# Pink Convict Sexing???



## nyfan78 (Aug 8, 2009)

Hey all i have a3 tiny baby pink convicts. in a small 5 gal. I want to add them to my 55gal where i have 5 other 1- 1 1/2 inch reg convicts and they are all males. so i dont want any breeding going on id like to keep only males. that is why i need to know how to sex the pink cona! thanks all.

scott


----------



## imusuallyuseless (Dec 28, 2005)

U can sex pink cons the exact same way as regular color morph. Orange belly on females.


----------



## nyfan78 (Aug 8, 2009)

So the orange will be alot brighter then the body of the pink con?...


----------



## Diaster (Aug 17, 2009)

It will have a sort of metallic shine on that it make it sparkle. A female also a more circular profile than a male. Google image a female con should make it easy.


----------



## Riceburner (Sep 3, 2008)

Don't know about that. My male is much rounder than my female.

Male









Female


----------



## imusuallyuseless (Dec 28, 2005)

nyfan78 said:


> So the orange will be alot brighter then the body of the pink con?...

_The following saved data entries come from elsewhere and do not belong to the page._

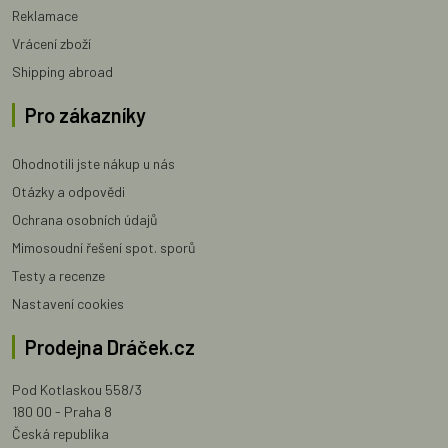
Reklamace
Vrácení zboží
Shipping abroad
Pro zákazníky
Ohodnotili jste nákup u nás
Otázky a odpovědi
Ochrana osobních údajů
Mimosoudní řešení spot. sporů
Testy a recenze
Nastavení cookies
Prodejna Dráček.cz
Pod Kotlaskou 558/3
180 00 - Praha 8
Česká republika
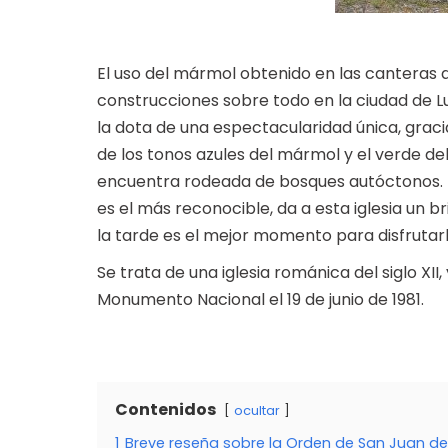
El uso del mármol obtenido en las canteras 
construcciones sobre todo en la ciudad de Lu
la dota de una espectacularidad única, gracia
de los tonos azules del mármol y el verde de
encuentra rodeada de bosques autóctonos. Es
es el más reconocible, da a esta iglesia un bri
la tarde es el mejor momento para disfrutarl
Se trata de una iglesia románica del siglo XII
Monumento Nacional el 19 de junio de 1981.
Contenidos
ocultar
1
Breve reseña sobre la Orden de San Juan de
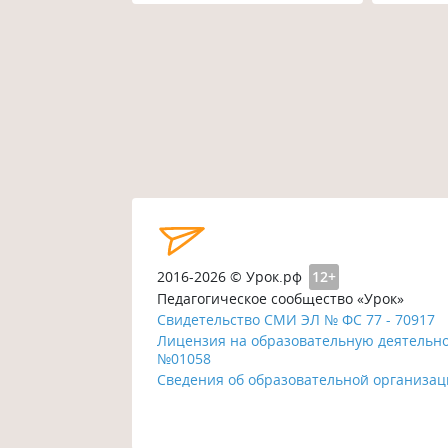
2016-2026 © Урок.рф
12+
Педагогическое сообщество «Урок»
Свидетельство СМИ ЭЛ № ФС 77 - 70917
Лицензия на образовательную деятельн
№01058
Сведения об образовательной организа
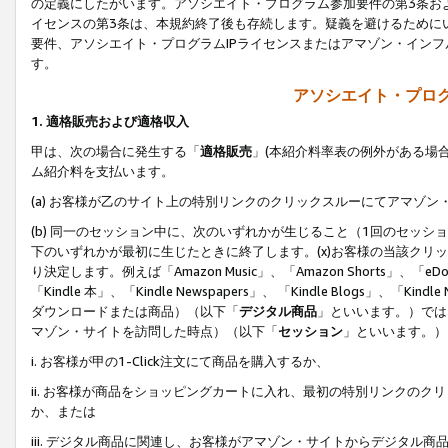
の定義にしたがいます。アソシエイト・プログラム参加要件の第3条お
イセンスの第3条は、本規約終了後も存続します。疑義を避けるためにい
要件、アソシエイト・プログラムIPライセンスまたはアマゾン・イン
す。
アソシエイト・プログ
1. 適格販売および適格収入
甲は、次の場合に発生する「
適格販売
」(本紹介料率表の例外がある場
ム紹介料を支払います。
(a) お客様が乙のサイト上の特別リンクのクリックスルーにてアマゾン
(b) 同一のセッション中に、次のいずれかが生じること（1回のセッ
下のいずれかが最初に生じたときに終了します。(x)お客様の当該クリッ
り決定します。例えば「Amazon Music」、「Amazon Shorts」、「eDo
「Kindle 本」、「Kindle Newspapers」、 「Kindle Blogs」、「
ダウンロードまたは商品）（以下「
デジタル商品
」といいます。）では
マゾン・サイトを訪問した時点）（以下「
セッション
」といいます。）
i. お客様が甲の1-Click注文にて商品を購入するか、
ii. お客様が商品をショッピングカートに入れ、最初の特別リンクの
か、または
iii. デジタル商品に関連し、お客様がアマゾン・サイトからデジタ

Yes it's not as big a contrast in colors as w/the regular colored cons, but it should still be fairly noticable seeing the orange on the belly, whereas the rest of the body will be pink.


----------



## MonteSS (Dec 8, 2008)

When you see the orange on the belly you will know it. Its pretty obvious.

Nice male Rice. One of the nicest i've seen.

...Bill


----------



## Riceburner (Sep 3, 2008)

Thanks. I always thought he was weird cause he's so round. I like him though, he's got character. The fry all look to be regular elongated like their mother.

Wonder if I can breed round Convicts to look like discus???? lol


----------



## MonteSS (Dec 8, 2008)

My female is pretty fat. Maybe we should get the two together 










....Bill


----------



## Riceburner (Sep 3, 2008)

now there's a long distance relationship. :lol: :lol: :lol:


----------